*** Records for processing Section Begins ***

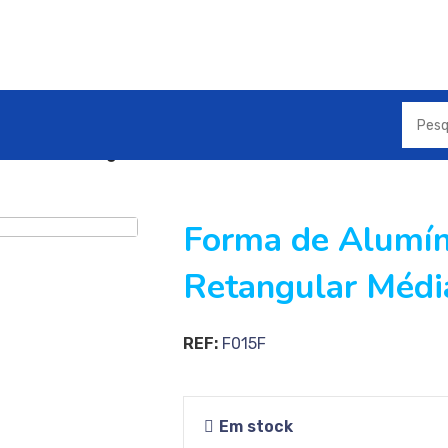
lumínio Retangular Média 15F
Forma de Alumín
Retangular Médi
REF:
F015F
Em stock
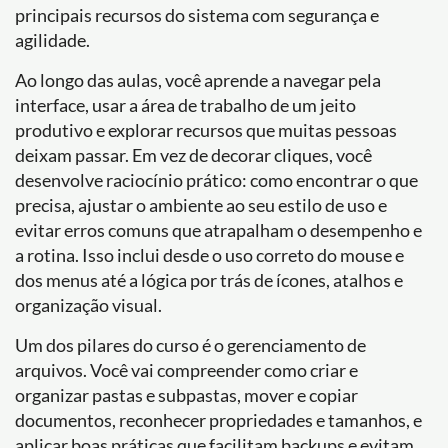
principais recursos do sistema com segurança e
agilidade.
Ao longo das aulas, você aprende a navegar pela
interface, usar a área de trabalho de um jeito
produtivo e explorar recursos que muitas pessoas
deixam passar. Em vez de decorar cliques, você
desenvolve raciocínio prático: como encontrar o que
precisa, ajustar o ambiente ao seu estilo de uso e
evitar erros comuns que atrapalham o desempenho e
a rotina. Isso inclui desde o uso correto do mouse e
dos menus até a lógica por trás de ícones, atalhos e
organização visual.
Um dos pilares do curso é o gerenciamento de
arquivos. Você vai compreender como criar e
organizar pastas e subpastas, mover e copiar
documentos, reconhecer propriedades e tamanhos, e
aplicar boas práticas que facilitam backups e evitam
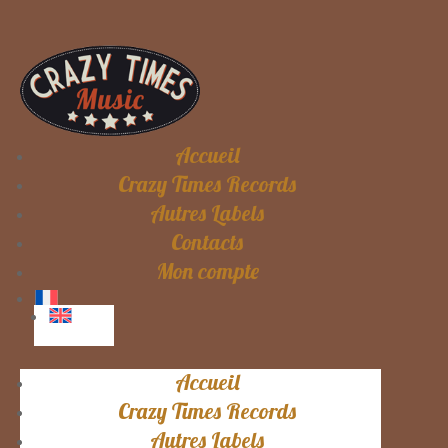
Accueil
Crazy Times Records
Autres Labels
Contacts
Mon compte
Accueil
Crazy Times Records
Autres Labels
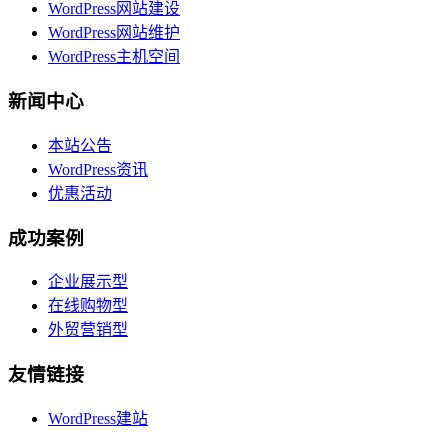
WordPress网站建设
WordPress网站维护
WordPress主机空间
新闻中心
本站公告
WordPress资讯
优惠活动
成功案例
企业展示型
在线购物型
外贸营销型
友情链接
WordPress建站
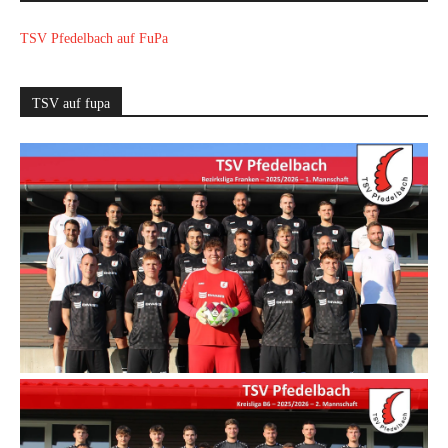
TSV Pfedelbach auf FuPa
TSV auf fupa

*** Records for processing Section Ends ***

Exercise description: Repeat these lines word for word, leaving out the pictures.

Solution to the exercise:
lumínio Retangular Média 15F
Forma de Alumín
Retangular Médi
REF:
F015F
Em stock
principais recursos do sistema com segurança e
agilidade.
Ao longo das aulas, você aprende a navegar pela
interface, usar a área de trabalho de um jeito
produtivo e explorar recursos que muitas pessoas
deixam passar. Em vez de decorar cliques, você
desenvolve raciocínio prático: como encontrar o que
precisa, ajustar o ambiente ao seu estilo de uso e
evitar erros comuns que atrapalham o desempenho e
a rotina. Isso inclui desde o uso correto do mouse e
dos menus até a lógica por trás de ícones, atalhos e
organização visual.
Um dos pilares do curso é o gerenciamento de
arquivos. Você vai compreender como criar e
organizar pastas e subpastas, mover e copiar
documentos, reconhecer propriedades e tamanhos, e
aplicar boas práticas que facilitam backups e evitam
Accueil
Crazy Times Records
Autres Labels
Contacts
Mon compte
Accueil
Crazy Times Records
Autres Labels
WordPress网站建设
WordPress网站维护
WordPress主机空间
新闻中心
本站公告
WordPress资讯
优惠活动
成功案例
企业展示型
在线购物型
外贸营销型
友情链接
WordPress建站
TSV Pfedelbach auf FuPa
TSV auf fupa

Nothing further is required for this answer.